# 課題と演習
1. 灸の解説文によると、日本に灸の施術が伝えられたのはいつの時代か。
2. 灸の解説文から、「灸とは、ヨモギの葉の裏にある」で始まり「庶民にも広まっていきました。」までの部分を、そのまま書き写して返してください。

# 元の文章
-*-*-
「灸という言葉は知っているけど、実際に施術を受けたことがない。」という方も多いのではないでしょうか。灸による施術は、3つの効果に分けることができます。
そこで今回は、灸の歴史や施術効果、安全性などについて解説していきます。
灸とは、ヨモギの葉の裏にある繊毛を精製した「もぐさ」を皮膚の上に置いて燃やし、温かい刺激によって体調を整える施術のことをいいます。灸は、灸師という国家資格を取得した施術者しか行うことができません。
灸の歴史は長く、今から2000年以上前、古代中国の北部地方で発祥したといわれています。日本では、奈良時代に灸の施術が伝えられ、江戸時代には庶民にも広まっていきました。
-*-*-
(データセットの項目)
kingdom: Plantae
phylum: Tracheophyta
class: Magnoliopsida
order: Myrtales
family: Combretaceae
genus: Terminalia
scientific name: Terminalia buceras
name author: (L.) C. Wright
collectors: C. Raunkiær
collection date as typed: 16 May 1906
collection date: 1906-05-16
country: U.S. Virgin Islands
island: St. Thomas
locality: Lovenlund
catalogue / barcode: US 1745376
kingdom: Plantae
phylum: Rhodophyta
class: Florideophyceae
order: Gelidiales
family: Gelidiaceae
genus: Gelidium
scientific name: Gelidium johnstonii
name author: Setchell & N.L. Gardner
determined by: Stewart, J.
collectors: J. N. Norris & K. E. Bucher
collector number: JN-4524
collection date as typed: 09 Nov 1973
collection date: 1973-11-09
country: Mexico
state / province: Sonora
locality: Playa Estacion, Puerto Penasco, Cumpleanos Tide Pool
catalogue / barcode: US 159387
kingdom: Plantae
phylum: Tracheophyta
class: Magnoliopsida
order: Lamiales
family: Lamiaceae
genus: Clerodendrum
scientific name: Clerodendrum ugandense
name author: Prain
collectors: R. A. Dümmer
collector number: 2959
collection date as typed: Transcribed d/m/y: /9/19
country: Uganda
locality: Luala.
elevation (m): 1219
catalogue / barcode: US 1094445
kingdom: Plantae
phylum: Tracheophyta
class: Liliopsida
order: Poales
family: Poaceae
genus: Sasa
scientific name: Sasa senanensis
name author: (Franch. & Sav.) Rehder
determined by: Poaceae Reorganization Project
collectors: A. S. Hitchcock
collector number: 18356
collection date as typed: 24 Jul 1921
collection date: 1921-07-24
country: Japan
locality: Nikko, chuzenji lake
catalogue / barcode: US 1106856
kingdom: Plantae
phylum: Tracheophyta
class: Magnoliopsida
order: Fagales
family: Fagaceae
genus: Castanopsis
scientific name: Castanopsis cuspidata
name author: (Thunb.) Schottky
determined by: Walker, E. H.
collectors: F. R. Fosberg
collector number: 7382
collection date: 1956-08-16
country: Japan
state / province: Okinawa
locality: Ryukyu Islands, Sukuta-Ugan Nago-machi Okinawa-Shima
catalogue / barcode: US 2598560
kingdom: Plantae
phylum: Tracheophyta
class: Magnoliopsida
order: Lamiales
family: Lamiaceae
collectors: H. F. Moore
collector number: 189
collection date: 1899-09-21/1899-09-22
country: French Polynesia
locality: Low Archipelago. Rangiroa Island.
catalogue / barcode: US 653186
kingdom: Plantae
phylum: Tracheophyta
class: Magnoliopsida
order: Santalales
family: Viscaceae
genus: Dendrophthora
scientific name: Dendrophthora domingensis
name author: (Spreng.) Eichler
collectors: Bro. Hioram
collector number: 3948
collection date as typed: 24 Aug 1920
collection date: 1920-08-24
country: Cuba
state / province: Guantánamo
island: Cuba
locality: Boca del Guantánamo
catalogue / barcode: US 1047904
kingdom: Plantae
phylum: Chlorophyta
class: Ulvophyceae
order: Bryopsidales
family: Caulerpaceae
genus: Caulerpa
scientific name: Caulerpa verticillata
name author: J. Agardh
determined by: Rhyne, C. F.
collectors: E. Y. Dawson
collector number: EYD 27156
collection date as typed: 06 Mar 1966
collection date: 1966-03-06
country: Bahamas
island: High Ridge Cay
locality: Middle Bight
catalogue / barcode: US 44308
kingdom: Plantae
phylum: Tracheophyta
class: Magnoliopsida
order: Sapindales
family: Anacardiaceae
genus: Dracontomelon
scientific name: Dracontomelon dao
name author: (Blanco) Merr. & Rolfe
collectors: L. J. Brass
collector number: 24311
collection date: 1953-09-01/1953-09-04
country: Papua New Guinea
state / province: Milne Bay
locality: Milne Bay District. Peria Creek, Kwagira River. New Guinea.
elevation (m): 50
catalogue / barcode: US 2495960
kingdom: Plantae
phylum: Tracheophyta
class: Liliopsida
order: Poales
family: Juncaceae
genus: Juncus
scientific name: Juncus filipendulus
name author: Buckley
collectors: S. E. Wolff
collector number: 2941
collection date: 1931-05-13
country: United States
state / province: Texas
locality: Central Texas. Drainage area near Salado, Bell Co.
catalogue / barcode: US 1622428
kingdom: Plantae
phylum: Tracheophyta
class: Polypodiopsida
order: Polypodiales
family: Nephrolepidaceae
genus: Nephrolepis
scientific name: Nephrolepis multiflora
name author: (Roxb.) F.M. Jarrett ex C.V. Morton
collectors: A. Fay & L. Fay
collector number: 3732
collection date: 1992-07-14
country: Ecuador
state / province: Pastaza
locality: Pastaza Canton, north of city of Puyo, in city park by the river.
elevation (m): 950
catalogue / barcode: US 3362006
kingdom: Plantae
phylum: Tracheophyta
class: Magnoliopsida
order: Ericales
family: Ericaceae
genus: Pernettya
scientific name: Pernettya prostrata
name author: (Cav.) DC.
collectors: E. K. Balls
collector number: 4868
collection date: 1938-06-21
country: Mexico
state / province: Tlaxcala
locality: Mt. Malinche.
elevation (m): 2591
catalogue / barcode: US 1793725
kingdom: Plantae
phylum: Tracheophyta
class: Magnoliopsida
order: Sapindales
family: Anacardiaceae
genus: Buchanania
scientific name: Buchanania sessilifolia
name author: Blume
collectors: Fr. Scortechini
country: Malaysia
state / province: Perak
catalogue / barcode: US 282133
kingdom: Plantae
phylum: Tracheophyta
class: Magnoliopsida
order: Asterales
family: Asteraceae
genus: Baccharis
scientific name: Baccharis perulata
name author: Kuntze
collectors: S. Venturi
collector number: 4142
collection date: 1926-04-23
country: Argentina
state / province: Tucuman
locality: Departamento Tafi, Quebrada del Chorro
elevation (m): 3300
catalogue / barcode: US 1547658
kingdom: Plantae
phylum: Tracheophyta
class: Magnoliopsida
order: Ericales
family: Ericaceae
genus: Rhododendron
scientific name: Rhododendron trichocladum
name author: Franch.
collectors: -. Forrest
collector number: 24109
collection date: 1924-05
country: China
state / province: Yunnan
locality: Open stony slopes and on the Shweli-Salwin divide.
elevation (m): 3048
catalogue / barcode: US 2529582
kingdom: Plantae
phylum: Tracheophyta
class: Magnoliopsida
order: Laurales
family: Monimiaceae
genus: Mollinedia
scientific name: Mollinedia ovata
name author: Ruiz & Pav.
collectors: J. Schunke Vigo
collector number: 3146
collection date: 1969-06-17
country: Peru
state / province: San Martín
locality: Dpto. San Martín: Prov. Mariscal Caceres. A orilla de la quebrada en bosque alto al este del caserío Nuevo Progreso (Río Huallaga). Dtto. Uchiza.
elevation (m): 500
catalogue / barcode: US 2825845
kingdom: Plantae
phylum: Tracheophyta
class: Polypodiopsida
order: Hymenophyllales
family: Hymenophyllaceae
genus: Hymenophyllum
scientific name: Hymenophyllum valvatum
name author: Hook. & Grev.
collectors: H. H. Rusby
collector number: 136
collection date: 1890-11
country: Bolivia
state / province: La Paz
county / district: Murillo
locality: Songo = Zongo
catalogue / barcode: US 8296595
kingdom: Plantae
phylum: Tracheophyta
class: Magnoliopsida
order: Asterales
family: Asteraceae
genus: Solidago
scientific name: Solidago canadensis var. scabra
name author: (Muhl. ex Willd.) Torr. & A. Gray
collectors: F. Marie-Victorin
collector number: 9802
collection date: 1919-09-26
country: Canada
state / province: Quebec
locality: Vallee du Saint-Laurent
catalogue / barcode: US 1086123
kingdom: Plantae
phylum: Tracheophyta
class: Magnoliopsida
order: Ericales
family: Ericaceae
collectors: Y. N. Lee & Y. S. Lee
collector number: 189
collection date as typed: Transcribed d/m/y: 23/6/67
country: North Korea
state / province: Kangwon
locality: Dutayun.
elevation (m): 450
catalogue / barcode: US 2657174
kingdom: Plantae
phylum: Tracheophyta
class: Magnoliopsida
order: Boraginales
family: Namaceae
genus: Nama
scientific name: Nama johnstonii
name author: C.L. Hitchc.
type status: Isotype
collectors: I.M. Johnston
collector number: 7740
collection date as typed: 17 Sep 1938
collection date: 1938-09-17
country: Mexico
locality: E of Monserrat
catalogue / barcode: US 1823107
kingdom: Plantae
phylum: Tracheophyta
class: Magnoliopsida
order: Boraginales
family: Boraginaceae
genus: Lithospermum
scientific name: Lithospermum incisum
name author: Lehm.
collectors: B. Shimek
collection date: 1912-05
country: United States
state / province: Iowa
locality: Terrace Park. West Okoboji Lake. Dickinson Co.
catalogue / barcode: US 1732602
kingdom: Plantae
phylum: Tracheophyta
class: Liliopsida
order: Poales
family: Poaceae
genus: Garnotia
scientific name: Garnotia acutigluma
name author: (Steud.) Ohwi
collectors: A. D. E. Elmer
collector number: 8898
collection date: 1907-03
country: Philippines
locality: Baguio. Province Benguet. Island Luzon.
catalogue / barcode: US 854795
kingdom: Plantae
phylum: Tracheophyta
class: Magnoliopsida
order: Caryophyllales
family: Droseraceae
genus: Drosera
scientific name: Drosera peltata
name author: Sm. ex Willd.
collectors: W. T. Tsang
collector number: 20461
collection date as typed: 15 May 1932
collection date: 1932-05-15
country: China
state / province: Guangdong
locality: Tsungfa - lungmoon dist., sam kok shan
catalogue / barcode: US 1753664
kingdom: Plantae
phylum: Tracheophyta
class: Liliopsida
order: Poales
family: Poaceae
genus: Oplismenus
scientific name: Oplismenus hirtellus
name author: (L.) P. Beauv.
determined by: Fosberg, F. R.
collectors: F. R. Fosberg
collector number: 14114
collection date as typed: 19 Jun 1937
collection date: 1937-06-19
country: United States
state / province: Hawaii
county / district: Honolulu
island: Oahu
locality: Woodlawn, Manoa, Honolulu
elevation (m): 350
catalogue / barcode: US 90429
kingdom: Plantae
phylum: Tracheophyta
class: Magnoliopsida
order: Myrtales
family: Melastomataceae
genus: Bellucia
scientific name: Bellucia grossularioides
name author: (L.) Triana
-*-*-
# あなたの解答
1. 奈良時代。

2.
灸とは、ヨモギの葉の裏にある繊毛を精製した「もぐさ」を皮膚の上に置いて燃やし、温かい刺激によって体調を整える施術のことをいいます。灸は、灸師という国家資格を取得した施術者しか行うことができません。
灸の歴史は長く、今から2000年以上前、古代中国の北部地方で発祥したといわれています。日本では、奈良時代に灸の施術が伝えられ、江戸時代には庶民にも広まっていきました。